Aux États-Unis, Obama s'est fait caricaturé de nazi/communiste (au choix) lorsqu'il a voulu imposer un système de santé un peu plus solidaire, et pourtant encore très libéral. Dans les pays les plus défavorisés, la santé est l'affaire des ONG qui pallient à l'urgence faute de moyens et de médicaments que l'industrie pharmaceutique verrouillent avec des brevets « génocidaires ». Un refus d'abandonner ce principe de brevets sur les médicaments et c'est les ¾ de la population mondiale qui se retrouvent sans les soins élémentaires – Soins pourtant indispensables pour survivre, se protéger des infections, maladies, malformations, …
Les scandales récents de cette industrie (à commencer par Servier) ont permis à nos dirigeants de justifier l'accélération du processus de déremboursement des médicaments qualifiés « de confort » au détriment des malades chroniques (le plus souvent) devant gérer les conséquences de traitements lourds ; anti-douleurs, anti-vomitifs, … et la crise de taxer les mutuelles auxquelles beaucoup de potentiels malades ont déjà renoncé augmentant encore les cotisations à ces assurances privées.
Riches et pauvres, nuls n'est à l'abri de devoir en appeler à la solidarité en matière de santé, les soins étant de fait de plus en plus coûteux (même pour les moins modestes), un minimum d'humanité devrait nous faire converger vers une santé gratuite pour tous !

S 'éduquer pour comprendre le monde, ses enjeux, sa propre place individuel au sein de ses 7 milliards de semblables, et participer à l'élaboration d'une société plus juste.
Alors que près de 50000 jeunes sortent du système éducatif français sans qualification, dans le monde c'est près 100 millions d'enfants de 6-10 ans qui ne sont même pas scolarisés. La crise ne favorisant pas une amélioration de la situation, les petites mains pouvant contribuer à subvenir aux besoins des familles tout en faisant le pain blanc des exploiteurs. En France, la dette est le prétexte tout trouvé pour diminuer les ambitions d'instruction de chers têtes blondes et mettre en place une politique utilitariste de l'école en promouvant l'apprentissage (une autre forme d'exploitation et de précarisation – il faut s'y habituer le plus tôt possible).
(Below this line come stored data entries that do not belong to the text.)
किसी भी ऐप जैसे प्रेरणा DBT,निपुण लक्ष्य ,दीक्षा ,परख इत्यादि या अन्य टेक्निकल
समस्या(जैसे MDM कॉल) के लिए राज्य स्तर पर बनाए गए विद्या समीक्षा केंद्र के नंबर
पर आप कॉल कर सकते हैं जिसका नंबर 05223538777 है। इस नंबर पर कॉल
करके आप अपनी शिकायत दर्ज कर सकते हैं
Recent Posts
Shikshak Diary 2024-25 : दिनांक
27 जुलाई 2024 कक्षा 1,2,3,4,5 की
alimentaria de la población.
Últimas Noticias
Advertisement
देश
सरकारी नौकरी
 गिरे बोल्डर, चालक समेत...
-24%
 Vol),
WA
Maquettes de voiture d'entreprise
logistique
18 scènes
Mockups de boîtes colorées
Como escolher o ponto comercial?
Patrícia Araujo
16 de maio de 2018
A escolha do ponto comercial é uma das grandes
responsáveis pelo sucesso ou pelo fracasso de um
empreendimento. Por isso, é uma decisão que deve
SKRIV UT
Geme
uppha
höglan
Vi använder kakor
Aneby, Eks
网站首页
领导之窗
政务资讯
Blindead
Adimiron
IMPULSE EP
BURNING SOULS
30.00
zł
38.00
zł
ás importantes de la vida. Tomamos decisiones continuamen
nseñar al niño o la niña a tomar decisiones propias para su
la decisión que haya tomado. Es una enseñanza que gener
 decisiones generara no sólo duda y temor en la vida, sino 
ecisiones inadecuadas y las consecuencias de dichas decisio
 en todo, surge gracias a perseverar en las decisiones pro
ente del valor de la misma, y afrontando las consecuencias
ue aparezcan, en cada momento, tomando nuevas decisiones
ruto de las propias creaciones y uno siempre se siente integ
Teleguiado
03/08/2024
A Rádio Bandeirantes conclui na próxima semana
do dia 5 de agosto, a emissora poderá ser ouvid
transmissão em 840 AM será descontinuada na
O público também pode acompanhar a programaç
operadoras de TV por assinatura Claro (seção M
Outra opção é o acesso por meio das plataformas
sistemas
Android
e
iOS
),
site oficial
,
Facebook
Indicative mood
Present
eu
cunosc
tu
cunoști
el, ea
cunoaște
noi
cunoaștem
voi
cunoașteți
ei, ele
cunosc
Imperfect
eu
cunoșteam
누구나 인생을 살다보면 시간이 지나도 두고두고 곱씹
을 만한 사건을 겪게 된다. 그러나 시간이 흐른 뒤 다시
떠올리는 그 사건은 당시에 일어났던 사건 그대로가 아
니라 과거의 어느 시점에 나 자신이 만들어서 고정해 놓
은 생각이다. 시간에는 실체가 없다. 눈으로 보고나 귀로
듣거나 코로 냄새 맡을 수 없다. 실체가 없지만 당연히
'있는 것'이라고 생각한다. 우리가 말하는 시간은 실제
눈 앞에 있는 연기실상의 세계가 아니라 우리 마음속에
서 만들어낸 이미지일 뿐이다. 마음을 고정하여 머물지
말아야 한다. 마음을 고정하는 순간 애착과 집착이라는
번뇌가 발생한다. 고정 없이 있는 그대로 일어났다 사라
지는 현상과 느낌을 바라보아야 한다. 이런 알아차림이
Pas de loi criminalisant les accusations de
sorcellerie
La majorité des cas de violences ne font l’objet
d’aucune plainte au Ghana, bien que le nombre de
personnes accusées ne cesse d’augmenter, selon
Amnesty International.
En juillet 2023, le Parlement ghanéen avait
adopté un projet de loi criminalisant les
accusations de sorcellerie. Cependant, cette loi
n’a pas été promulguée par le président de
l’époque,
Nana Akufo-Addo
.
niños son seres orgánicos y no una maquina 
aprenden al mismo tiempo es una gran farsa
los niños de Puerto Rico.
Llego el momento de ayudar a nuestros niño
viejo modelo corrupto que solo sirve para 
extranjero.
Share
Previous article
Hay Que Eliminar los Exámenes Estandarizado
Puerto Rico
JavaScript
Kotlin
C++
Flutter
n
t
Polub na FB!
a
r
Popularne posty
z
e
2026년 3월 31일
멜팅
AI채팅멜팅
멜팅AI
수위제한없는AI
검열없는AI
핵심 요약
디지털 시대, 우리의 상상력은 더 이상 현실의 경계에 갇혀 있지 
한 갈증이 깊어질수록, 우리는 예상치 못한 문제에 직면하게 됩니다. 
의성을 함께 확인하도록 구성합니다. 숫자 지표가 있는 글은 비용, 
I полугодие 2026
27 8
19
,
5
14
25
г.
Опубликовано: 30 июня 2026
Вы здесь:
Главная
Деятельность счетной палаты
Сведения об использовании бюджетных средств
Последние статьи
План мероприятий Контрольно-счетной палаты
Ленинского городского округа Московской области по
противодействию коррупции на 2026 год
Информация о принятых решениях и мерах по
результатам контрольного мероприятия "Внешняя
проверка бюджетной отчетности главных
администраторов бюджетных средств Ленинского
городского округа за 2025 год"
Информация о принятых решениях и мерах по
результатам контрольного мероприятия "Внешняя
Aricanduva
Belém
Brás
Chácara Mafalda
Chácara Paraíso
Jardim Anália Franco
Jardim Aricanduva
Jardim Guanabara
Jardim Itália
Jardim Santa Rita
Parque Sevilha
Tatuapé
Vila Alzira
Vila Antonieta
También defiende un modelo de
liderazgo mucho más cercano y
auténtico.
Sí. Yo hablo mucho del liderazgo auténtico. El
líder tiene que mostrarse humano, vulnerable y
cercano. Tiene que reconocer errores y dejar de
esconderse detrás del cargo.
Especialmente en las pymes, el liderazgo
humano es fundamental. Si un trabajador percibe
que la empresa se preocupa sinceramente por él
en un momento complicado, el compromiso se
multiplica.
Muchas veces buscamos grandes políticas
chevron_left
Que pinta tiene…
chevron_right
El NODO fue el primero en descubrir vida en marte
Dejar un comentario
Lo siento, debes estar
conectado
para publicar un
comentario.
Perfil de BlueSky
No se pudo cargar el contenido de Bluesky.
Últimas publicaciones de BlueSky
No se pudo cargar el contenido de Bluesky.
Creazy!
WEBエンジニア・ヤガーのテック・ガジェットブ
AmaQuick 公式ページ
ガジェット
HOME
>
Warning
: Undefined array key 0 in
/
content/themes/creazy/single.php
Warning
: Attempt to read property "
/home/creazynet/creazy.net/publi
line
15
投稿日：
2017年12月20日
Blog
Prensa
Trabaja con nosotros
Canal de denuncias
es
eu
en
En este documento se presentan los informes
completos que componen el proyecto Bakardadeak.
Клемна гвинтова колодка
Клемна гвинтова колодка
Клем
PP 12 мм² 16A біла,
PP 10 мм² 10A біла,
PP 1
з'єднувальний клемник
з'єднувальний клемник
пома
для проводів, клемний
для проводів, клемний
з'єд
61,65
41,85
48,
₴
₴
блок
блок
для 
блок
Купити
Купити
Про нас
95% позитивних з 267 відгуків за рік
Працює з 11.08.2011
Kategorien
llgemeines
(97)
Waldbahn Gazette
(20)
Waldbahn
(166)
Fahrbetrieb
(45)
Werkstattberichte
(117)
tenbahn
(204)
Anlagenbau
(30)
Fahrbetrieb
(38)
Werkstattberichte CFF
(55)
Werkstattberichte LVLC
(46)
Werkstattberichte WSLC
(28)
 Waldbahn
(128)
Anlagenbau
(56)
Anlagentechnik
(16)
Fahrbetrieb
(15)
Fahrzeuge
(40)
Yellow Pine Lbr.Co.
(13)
Mais nos dirigeants le savent, une personne éduquée c'est un révolutionnaire potentiel qui risque de renverser leur pouvoir !

Le G20 qui a réunit une fois de plus une poignée de chefs d'état qui ne se représentent qu'eux même n'a que faire de ses mièvreries misérabilistes et prolétariennes. Il fait tout pour éviter l'auto-destruction de la finance mondiale, poussé par les lobbies de l'agro-alimentaire, de l'industrie du médicament, de l'armement, … qui ne sont jamais rassasiés de profits toujours plus extravagants, creusant chaque jour plus profondément les inégalités déjà abyssales entre les 1% les plus riches et les 99% restant de la population mondiale.
La mondialisation libérale a confisqué l'idéal internationaliste de la solidarité. Il faut ici et maintenant construire une planétarisation de la communauté humaine pour que chaque individu puisse s'épanouir librement tout en étant assuré de la solidarité de ses congénères... si nous voulons survivre, si nous voulons préserver « orgueilleusement » notre propre espèce.